Sachant que la protection liée aux taux fixes a ses limites : les banques françaises ont souffert en 2015 et encore en 2016 d’une vague de remboursements de crédits immobiliers. Sur le plan des liquidités, toutefois, elles s’en tirent plutôt bien. Dans l’Hexagone, les grandes banques – sauf la Banque postale – prêtent plus à leurs clients qu’elles ne reçoivent de dépôts. C’était un problème majeur en 2008 quand les marchés financiers étaient fermés. C’est devenu un avantage en 2016.

« Tampon »

Pour autant, les BNP Paribas et autres Société générale n’en profitent pas autant qu’elles voudraient, car l’épargne réglementée renchérit le prix de leur ressource. Depuis juillet 2015, les taux du Livret A et du Livret de développement durable sont fixés à 0,75 %. Ce rendement concerne les 356 milliards d’euros déposés sur ces livrets mais surtout il « sert de référence à l’ensemble de l’épargne », déplore un banquier : « en France, l’épargnant souffre moins qu’en Allemagne, car c’est la banque qui fait le tampon ». En parallèle, le rendement du Plan d’épargne logement (1,5 %) pourrait à terme faire de l’ombre à l’assurance-vie.

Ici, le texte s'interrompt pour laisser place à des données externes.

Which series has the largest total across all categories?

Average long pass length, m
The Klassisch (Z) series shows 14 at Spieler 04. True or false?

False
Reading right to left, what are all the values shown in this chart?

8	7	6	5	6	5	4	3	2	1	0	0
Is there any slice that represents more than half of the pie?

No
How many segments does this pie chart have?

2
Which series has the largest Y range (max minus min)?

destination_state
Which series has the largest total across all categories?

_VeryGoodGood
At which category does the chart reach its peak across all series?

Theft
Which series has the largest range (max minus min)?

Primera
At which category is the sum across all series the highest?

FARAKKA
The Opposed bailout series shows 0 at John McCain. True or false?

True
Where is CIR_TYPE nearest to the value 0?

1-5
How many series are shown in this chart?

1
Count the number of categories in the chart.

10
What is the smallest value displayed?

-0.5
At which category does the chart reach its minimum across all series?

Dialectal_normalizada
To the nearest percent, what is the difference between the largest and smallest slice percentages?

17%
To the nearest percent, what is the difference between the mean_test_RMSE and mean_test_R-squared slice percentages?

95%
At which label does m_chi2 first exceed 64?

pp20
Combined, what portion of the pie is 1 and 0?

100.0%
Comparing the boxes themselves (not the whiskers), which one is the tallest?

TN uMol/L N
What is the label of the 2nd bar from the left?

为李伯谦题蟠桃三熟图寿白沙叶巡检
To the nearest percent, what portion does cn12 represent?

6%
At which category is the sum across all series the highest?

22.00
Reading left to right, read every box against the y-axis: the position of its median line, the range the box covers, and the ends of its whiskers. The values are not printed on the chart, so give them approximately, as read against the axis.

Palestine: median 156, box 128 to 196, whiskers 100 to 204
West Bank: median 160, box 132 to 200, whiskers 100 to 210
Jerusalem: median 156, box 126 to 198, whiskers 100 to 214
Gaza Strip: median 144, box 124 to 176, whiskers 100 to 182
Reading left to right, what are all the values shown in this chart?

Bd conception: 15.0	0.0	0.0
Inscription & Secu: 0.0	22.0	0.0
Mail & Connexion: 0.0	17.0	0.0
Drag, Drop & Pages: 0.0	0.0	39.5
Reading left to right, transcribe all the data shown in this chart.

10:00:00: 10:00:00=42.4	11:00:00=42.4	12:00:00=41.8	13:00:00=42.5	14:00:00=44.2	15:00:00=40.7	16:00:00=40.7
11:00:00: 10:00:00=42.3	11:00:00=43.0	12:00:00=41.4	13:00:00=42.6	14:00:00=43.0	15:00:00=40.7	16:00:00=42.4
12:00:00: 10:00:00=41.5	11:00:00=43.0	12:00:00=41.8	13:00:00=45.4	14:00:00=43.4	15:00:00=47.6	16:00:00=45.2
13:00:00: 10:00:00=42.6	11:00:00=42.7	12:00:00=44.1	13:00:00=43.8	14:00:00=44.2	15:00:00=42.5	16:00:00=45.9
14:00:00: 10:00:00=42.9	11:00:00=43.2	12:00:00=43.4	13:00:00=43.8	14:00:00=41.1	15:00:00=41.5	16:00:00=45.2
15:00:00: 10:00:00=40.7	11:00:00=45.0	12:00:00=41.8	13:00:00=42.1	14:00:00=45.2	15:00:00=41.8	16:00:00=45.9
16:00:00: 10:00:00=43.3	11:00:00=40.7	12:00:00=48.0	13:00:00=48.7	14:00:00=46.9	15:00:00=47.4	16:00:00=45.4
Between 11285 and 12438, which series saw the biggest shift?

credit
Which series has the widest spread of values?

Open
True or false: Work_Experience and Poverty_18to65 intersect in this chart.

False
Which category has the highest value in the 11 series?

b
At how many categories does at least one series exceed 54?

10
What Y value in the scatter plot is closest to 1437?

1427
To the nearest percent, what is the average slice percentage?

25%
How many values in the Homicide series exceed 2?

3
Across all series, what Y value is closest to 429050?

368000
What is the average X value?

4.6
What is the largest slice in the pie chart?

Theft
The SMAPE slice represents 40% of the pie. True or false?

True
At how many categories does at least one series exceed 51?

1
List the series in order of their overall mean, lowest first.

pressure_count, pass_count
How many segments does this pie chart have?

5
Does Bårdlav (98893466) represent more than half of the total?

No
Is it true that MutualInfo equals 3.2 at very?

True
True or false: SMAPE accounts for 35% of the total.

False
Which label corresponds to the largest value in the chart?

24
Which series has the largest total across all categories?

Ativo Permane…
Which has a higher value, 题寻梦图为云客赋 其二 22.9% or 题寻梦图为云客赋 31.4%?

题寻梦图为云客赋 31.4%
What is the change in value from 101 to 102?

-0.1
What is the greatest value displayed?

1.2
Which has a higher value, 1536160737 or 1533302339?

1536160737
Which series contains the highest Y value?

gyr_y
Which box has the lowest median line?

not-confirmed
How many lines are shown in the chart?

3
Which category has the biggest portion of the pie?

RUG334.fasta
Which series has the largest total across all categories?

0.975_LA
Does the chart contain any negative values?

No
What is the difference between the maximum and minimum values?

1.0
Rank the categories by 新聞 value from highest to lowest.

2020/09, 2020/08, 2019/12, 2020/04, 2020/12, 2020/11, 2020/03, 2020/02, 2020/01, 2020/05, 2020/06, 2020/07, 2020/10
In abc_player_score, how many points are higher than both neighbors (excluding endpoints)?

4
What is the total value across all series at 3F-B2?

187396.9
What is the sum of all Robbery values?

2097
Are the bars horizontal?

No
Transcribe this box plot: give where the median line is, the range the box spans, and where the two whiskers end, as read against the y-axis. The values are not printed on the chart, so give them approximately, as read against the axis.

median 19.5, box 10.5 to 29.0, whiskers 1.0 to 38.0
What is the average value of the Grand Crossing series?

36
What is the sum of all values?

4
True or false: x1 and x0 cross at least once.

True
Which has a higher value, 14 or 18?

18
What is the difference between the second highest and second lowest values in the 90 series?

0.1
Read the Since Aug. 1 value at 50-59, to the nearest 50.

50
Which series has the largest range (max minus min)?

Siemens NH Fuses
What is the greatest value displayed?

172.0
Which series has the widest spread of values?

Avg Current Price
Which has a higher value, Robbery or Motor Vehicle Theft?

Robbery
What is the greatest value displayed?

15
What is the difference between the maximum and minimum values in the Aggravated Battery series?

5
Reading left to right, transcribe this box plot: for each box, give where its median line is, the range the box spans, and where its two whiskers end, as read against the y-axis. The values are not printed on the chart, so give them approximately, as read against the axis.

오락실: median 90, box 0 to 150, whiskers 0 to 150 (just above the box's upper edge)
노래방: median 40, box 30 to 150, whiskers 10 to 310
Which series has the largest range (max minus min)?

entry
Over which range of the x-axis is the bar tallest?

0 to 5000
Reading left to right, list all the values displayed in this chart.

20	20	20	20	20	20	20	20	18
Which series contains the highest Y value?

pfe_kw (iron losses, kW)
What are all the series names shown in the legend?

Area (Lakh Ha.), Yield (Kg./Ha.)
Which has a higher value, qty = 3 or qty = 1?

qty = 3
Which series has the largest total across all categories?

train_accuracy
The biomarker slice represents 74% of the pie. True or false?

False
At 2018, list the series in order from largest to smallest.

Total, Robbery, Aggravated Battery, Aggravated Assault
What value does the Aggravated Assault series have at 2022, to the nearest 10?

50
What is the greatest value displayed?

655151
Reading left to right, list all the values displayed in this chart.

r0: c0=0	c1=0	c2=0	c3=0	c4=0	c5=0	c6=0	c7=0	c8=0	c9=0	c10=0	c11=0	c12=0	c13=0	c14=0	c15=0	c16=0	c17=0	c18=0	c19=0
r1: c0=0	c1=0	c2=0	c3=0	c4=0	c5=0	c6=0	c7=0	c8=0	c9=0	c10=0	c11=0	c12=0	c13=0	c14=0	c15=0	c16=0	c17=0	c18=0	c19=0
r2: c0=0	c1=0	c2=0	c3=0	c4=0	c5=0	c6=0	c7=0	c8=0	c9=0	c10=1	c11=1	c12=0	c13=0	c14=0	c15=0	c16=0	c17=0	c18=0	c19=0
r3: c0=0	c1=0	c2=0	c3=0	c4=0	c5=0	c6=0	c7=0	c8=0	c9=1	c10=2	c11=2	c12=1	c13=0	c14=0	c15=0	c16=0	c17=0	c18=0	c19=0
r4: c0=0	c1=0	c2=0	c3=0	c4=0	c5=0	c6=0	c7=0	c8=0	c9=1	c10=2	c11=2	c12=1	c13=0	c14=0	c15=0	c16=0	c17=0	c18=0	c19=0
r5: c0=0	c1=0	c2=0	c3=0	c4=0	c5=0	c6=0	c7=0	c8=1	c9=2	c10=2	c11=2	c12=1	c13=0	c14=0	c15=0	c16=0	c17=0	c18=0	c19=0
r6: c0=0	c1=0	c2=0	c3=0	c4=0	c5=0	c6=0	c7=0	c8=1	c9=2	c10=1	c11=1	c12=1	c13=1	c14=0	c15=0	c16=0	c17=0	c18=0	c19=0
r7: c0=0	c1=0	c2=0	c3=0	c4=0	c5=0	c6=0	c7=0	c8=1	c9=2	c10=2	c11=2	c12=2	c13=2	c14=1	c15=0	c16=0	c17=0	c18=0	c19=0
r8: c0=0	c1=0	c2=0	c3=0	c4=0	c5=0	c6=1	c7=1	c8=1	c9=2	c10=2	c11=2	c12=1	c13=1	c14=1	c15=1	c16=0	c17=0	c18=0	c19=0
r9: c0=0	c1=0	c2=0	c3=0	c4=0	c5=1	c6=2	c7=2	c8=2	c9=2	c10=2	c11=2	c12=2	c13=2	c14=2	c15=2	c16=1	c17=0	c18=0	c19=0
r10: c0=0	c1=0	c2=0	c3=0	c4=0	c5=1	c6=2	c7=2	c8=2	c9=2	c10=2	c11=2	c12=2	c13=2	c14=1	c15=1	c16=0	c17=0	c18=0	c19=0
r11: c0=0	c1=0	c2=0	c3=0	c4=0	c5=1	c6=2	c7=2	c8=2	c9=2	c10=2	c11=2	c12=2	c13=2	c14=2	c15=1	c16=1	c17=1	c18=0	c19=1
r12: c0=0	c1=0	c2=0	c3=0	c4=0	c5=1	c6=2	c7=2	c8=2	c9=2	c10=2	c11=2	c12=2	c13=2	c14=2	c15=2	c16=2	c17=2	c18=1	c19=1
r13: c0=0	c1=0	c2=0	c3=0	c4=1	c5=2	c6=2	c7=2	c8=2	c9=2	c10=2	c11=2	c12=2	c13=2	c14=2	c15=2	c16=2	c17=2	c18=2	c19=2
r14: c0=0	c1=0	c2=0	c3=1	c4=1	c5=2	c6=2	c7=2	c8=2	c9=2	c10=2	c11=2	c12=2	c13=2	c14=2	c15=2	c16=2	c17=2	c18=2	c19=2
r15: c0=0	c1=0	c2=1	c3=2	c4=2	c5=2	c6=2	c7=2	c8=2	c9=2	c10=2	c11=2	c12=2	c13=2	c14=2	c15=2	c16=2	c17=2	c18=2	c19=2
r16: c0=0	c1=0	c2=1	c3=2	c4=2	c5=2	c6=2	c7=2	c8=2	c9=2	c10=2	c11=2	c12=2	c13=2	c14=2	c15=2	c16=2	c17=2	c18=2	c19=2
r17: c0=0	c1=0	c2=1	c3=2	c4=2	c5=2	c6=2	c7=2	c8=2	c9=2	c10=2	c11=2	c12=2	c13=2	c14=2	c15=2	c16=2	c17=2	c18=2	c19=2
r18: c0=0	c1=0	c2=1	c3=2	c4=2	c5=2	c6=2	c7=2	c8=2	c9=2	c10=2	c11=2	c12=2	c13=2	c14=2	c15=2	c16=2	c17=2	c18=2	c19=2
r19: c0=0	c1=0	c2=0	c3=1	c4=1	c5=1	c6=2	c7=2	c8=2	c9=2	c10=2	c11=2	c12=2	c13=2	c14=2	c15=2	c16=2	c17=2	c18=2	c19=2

En juillet, après la publication par l’Insee des chiffres de l’inflation, le gouverneur de la Banque de France transmettra au ministre des finances une recommandation concernant la rémunération du Livret A. Si la formule de calcul s’appliquait, ce taux aurait de grandes chances de ressortir à 0,25 %. Les banques françaises espèrent une baisse sans trop y croire dans le contexte politique : « Sinon, on devra réduire nos charges et fermer des agences. »

10 400 milliards

C’est le montant en dollars des dettes souveraines qui circulaient dans le monde, en mai, à des taux négatifs, selon l’agence de notation Fitch. Quatorze pays sont concernés, le Japon représentant le contingent le plus élevé d’emprunts à taux négatifs.